● DATA FOR REVIEW

___

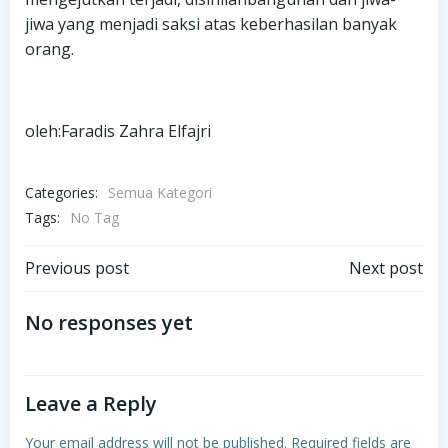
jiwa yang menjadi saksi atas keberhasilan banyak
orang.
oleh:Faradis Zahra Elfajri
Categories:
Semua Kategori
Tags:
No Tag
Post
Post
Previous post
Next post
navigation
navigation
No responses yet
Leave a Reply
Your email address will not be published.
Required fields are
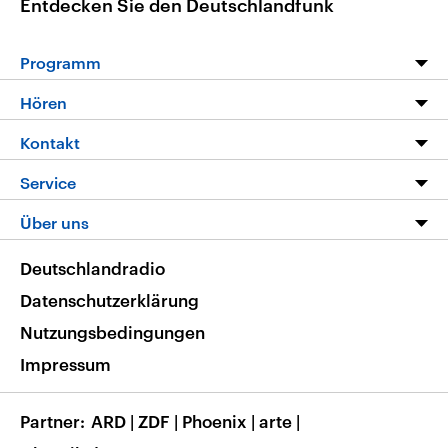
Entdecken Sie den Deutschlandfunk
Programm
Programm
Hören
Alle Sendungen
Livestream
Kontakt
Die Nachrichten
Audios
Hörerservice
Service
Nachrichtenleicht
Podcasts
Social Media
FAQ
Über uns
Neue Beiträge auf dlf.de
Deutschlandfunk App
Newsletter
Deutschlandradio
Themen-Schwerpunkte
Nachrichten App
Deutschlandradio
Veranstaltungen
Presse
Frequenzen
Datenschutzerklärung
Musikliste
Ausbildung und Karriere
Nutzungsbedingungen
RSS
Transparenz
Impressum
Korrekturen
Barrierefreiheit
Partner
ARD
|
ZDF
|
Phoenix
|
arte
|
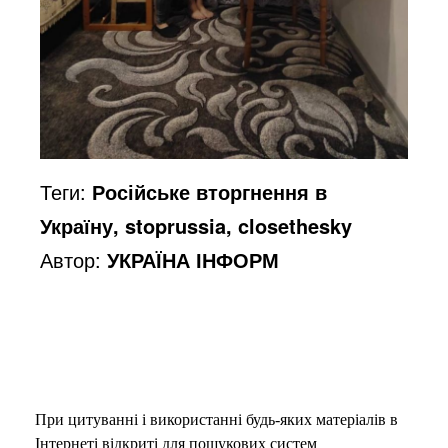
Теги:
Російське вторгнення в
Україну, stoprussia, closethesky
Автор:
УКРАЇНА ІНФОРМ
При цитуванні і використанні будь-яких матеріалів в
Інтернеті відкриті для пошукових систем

___

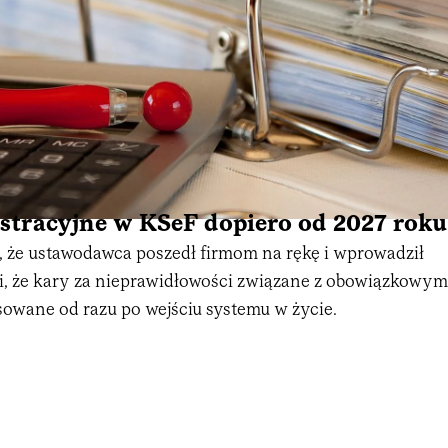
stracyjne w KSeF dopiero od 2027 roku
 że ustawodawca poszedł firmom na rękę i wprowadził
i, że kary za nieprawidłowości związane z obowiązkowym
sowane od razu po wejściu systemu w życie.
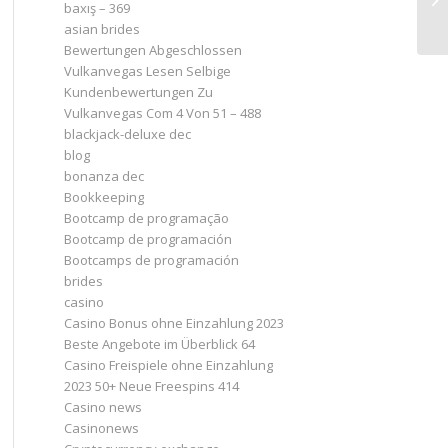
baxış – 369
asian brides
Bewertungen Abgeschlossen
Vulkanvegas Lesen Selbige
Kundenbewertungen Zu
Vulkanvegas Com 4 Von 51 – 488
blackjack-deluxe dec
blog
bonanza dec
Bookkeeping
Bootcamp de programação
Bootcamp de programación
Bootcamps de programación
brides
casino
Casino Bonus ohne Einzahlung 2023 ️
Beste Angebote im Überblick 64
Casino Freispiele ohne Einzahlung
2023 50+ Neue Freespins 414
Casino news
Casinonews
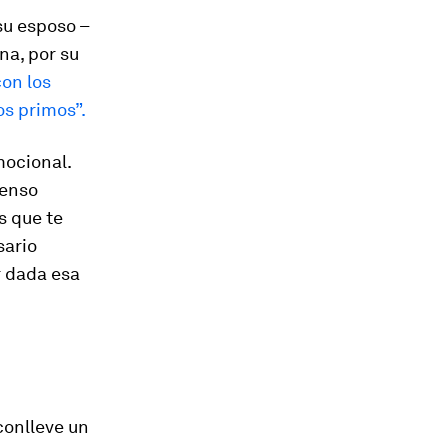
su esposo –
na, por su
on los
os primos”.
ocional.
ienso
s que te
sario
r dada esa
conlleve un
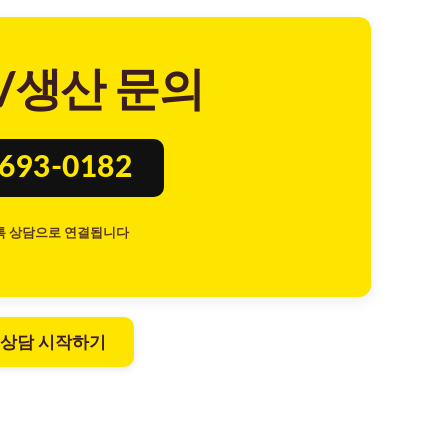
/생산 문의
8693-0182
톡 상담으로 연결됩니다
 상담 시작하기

___

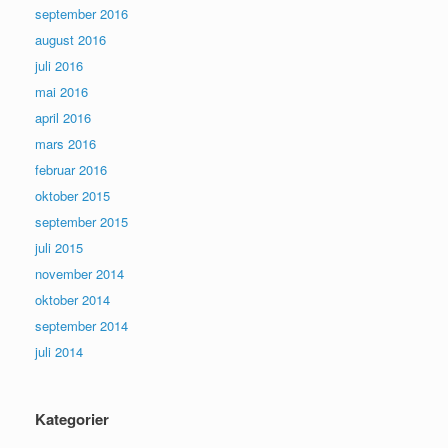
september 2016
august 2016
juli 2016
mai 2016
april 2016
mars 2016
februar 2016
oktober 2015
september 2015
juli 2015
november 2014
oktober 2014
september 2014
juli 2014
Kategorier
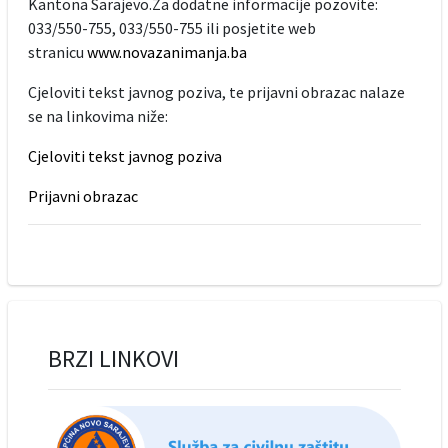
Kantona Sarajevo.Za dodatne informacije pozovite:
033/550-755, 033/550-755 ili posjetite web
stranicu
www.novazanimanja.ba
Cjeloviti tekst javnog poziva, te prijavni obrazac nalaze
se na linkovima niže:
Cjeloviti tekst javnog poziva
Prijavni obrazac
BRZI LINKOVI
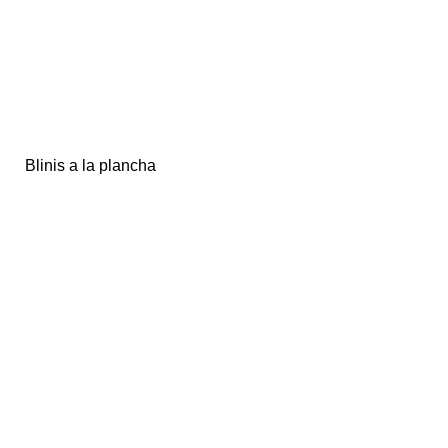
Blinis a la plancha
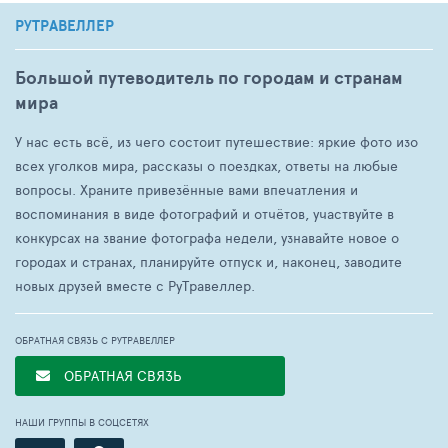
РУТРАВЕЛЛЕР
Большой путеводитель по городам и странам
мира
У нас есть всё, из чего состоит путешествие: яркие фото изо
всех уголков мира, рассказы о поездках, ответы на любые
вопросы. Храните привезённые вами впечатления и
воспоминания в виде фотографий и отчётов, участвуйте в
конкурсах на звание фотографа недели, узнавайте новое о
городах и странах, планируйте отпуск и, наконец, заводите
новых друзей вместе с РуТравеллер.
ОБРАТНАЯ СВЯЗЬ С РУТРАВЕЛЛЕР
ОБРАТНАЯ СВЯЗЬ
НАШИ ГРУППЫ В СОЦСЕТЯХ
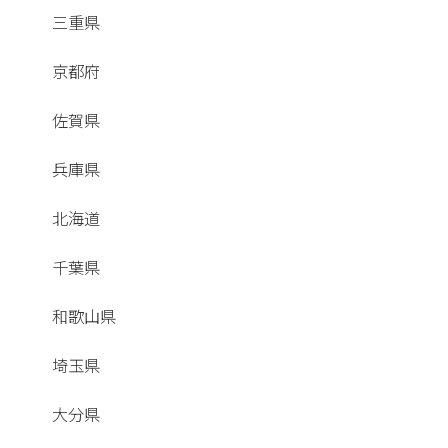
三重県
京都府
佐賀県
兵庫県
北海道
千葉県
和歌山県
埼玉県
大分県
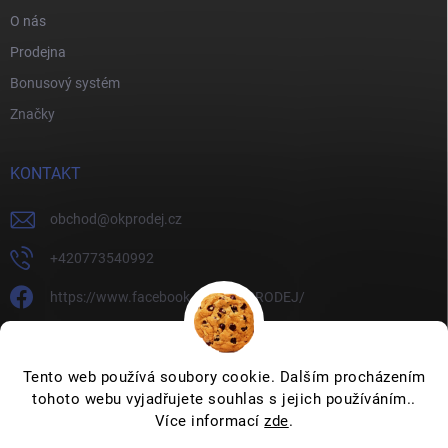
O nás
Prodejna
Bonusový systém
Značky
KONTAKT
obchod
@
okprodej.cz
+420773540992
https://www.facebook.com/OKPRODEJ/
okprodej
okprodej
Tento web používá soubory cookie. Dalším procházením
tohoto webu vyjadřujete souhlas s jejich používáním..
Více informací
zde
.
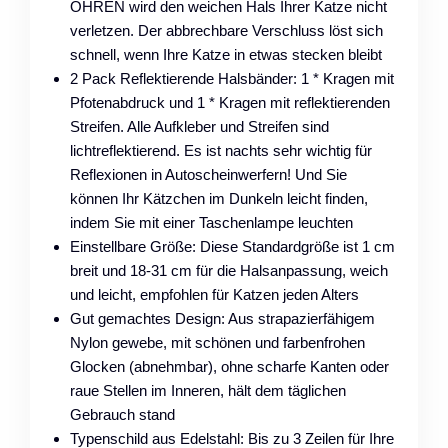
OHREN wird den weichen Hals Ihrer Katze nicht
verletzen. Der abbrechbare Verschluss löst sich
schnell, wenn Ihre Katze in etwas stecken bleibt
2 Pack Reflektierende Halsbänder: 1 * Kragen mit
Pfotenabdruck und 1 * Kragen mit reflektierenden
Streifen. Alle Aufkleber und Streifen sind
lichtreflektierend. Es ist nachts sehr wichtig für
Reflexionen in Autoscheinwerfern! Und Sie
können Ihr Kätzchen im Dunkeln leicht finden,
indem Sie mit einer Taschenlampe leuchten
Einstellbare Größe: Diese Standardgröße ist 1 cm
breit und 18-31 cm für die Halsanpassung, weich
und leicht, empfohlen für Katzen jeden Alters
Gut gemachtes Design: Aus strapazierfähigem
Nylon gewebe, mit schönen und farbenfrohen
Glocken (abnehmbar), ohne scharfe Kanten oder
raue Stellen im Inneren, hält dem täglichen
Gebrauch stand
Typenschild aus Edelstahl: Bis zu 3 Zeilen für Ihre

___

● WHAT YOU WILL DO
Report every line above that has the string "Vulkanvegas" in it.

● RESPONSE FOR THIS EXERCISE
Vulkanvegas Lesen Selbige
Vulkanvegas Com 4 Von 51 – 488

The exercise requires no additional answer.